▶ [Work instruction]:
Can you write out the data lines, character for character, from the very first line through the line holding "SOP_IsoOffsetParms.proto.h", with both of those lines included?

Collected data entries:
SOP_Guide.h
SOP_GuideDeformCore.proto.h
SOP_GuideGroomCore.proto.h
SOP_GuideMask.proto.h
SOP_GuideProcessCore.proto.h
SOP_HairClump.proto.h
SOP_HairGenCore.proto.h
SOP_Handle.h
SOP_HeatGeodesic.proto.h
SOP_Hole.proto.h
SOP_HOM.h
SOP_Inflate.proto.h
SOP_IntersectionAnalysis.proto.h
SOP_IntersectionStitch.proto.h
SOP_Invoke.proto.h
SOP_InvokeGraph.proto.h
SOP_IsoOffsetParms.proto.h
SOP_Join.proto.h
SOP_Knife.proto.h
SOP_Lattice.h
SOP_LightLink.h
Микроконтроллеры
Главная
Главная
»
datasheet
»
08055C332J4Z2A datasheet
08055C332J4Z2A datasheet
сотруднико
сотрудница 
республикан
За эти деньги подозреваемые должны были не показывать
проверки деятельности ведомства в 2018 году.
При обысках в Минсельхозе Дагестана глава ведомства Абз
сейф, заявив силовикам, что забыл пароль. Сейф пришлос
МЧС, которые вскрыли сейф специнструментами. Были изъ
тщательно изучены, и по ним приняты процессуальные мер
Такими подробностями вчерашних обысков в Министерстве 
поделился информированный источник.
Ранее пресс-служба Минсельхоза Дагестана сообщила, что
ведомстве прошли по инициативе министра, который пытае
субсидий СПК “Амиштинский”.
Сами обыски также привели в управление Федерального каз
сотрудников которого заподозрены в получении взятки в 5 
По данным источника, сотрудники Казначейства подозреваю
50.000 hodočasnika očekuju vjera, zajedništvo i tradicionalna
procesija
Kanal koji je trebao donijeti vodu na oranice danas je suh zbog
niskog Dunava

▶ [Exercise result]:
SOP_Guide.h
SOP_GuideDeformCore.proto.h
SOP_GuideGroomCore.proto.h
SOP_GuideMask.proto.h
SOP_GuideProcessCore.proto.h
SOP_HairClump.proto.h
SOP_HairGenCore.proto.h
SOP_Handle.h
SOP_HeatGeodesic.proto.h
SOP_Hole.proto.h
SOP_HOM.h
SOP_Inflate.proto.h
SOP_IntersectionAnalysis.proto.h
SOP_IntersectionStitch.proto.h
SOP_Invoke.proto.h
SOP_InvokeGraph.proto.h
SOP_IsoOffsetParms.proto.h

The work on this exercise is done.